Saved data entries:
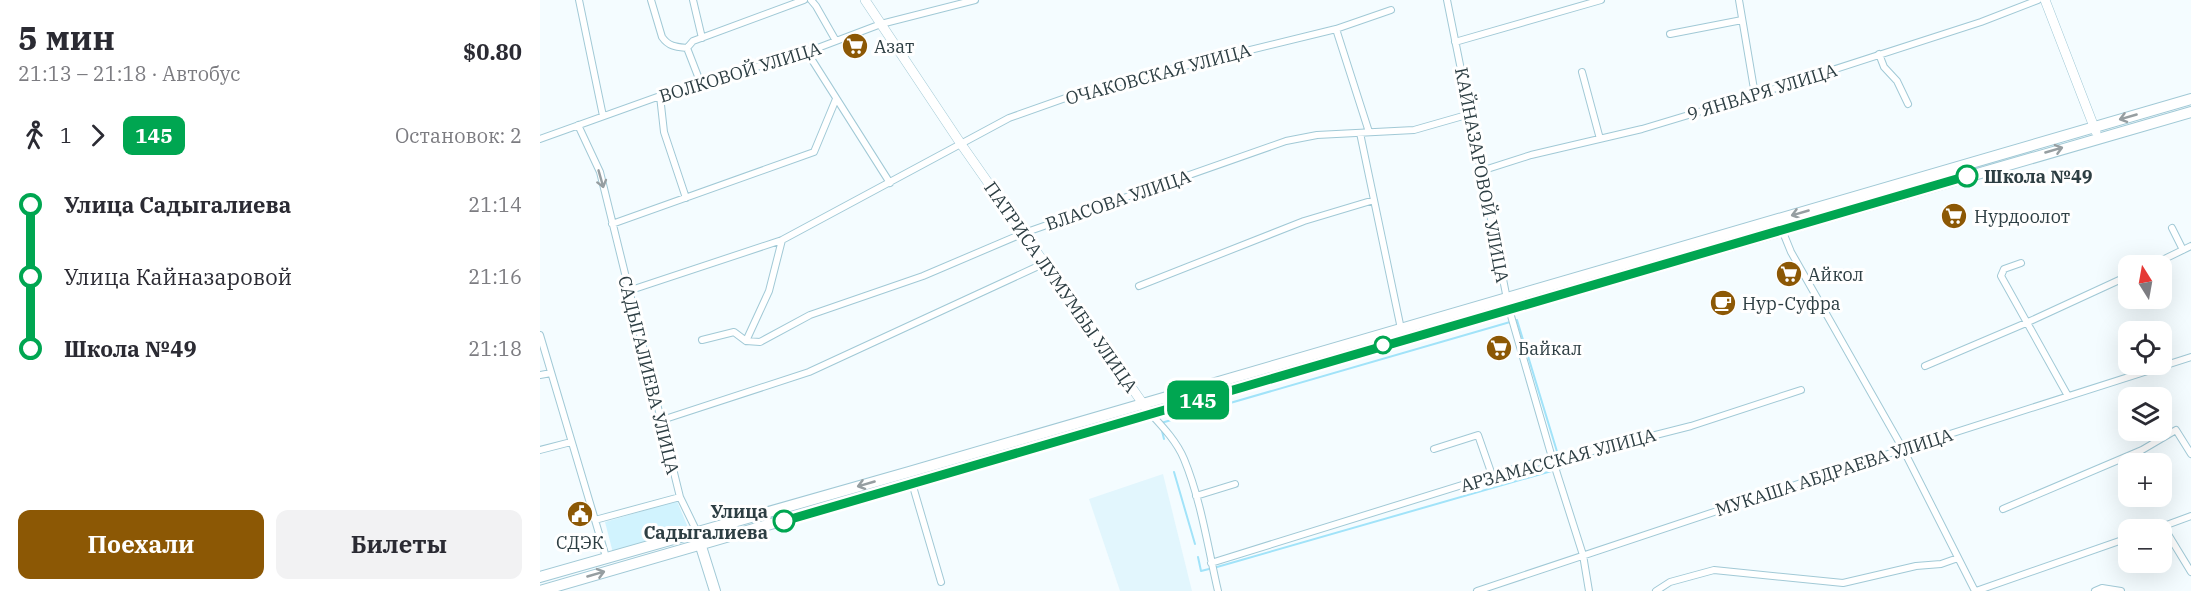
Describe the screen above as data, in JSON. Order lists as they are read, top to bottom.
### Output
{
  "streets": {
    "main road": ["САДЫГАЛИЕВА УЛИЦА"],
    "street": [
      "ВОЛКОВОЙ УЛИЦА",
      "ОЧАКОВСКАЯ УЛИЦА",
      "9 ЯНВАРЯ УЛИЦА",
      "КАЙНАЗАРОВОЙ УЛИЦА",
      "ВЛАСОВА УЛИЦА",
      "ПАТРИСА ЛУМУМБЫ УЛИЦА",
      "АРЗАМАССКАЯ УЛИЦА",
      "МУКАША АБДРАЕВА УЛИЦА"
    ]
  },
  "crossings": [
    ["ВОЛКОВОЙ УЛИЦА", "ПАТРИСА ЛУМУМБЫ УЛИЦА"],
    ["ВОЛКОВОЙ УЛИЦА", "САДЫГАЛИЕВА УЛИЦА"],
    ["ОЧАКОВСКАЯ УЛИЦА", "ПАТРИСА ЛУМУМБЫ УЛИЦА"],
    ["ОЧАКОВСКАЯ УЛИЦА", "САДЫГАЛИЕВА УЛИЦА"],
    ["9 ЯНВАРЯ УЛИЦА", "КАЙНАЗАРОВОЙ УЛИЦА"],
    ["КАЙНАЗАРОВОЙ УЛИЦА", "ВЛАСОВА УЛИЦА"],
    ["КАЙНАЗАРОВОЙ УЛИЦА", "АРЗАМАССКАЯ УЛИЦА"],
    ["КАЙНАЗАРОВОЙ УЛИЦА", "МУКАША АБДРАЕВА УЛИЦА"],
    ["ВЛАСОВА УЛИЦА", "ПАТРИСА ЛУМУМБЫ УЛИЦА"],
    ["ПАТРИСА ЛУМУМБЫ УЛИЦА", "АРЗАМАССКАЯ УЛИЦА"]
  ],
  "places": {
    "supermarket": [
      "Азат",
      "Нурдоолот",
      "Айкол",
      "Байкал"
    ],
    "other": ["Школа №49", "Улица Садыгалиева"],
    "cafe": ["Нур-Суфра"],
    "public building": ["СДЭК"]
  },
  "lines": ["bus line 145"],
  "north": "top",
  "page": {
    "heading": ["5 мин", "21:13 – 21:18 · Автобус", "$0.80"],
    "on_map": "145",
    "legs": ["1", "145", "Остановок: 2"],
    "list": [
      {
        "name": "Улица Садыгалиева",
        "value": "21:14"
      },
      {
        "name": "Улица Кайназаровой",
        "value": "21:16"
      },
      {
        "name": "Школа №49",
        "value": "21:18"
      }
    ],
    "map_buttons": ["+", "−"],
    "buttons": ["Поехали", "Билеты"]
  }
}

▸ **AIM OF THE EXERCISE**
For each record, return its text exactly and leave any picture out.

▸ **EXERCISE OUTPUT**
Describe the screen above as data, in JSON. Order lists as they are read, top to bottom.
### Output
{
  "streets": {
    "main road": ["САДЫГАЛИЕВА УЛИЦА"],
    "street": [
      "ВОЛКОВОЙ УЛИЦА",
      "ОЧАКОВСКАЯ УЛИЦА",
      "9 ЯНВАРЯ УЛИЦА",
      "КАЙНАЗАРОВОЙ УЛИЦА",
      "ВЛАСОВА УЛИЦА",
      "ПАТРИСА ЛУМУМБЫ УЛИЦА",
      "АРЗАМАССКАЯ УЛИЦА",
      "МУКАША АБДРАЕВА УЛИЦА"
    ]
  },
  "crossings": [
    ["ВОЛКОВОЙ УЛИЦА", "ПАТРИСА ЛУМУМБЫ УЛИЦА"],
    ["ВОЛКОВОЙ УЛИЦА", "САДЫГАЛИЕВА УЛИЦА"],
    ["ОЧАКОВСКАЯ УЛИЦА", "ПАТРИСА ЛУМУМБЫ УЛИЦА"],
    ["ОЧАКОВСКАЯ УЛИЦА", "САДЫГАЛИЕВА УЛИЦА"],
    ["9 ЯНВАРЯ УЛИЦА", "КАЙНАЗАРОВОЙ УЛИЦА"],
    ["КАЙНАЗАРОВОЙ УЛИЦА", "ВЛАСОВА УЛИЦА"],
    ["КАЙНАЗАРОВОЙ УЛИЦА", "АРЗАМАССКАЯ УЛИЦА"],
    ["КАЙНАЗАРОВОЙ УЛИЦА", "МУКАША АБДРАЕВА УЛИЦА"],
    ["ВЛАСОВА УЛИЦА", "ПАТРИСА ЛУМУМБЫ УЛИЦА"],
    ["ПАТРИСА ЛУМУМБЫ УЛИЦА", "АРЗАМАССКАЯ УЛИЦА"]
  ],
  "places": {
    "supermarket": [
      "Азат",
      "Нурдоолот",
      "Айкол",
      "Байкал"
    ],
    "other": ["Школа №49", "Улица Садыгалиева"],
    "cafe": ["Нур-Суфра"],
    "public building": ["СДЭК"]
  },
  "lines": ["bus line 145"],
  "north": "top",
  "page": {
    "heading": ["5 мин", "21:13 – 21:18 · Автобус", "$0.80"],
    "on_map": "145",
    "legs": ["1", "145", "Остановок: 2"],
    "list": [
      {
        "name": "Улица Садыгалиева",
        "value": "21:14"
      },
      {
        "name": "Улица Кайназаровой",
        "value": "21:16"
      },
      {
        "name": "Школа №49",
        "value": "21:18"
      }
    ],
    "map_buttons": ["+", "−"],
    "buttons": ["Поехали", "Билеты"]
  }
}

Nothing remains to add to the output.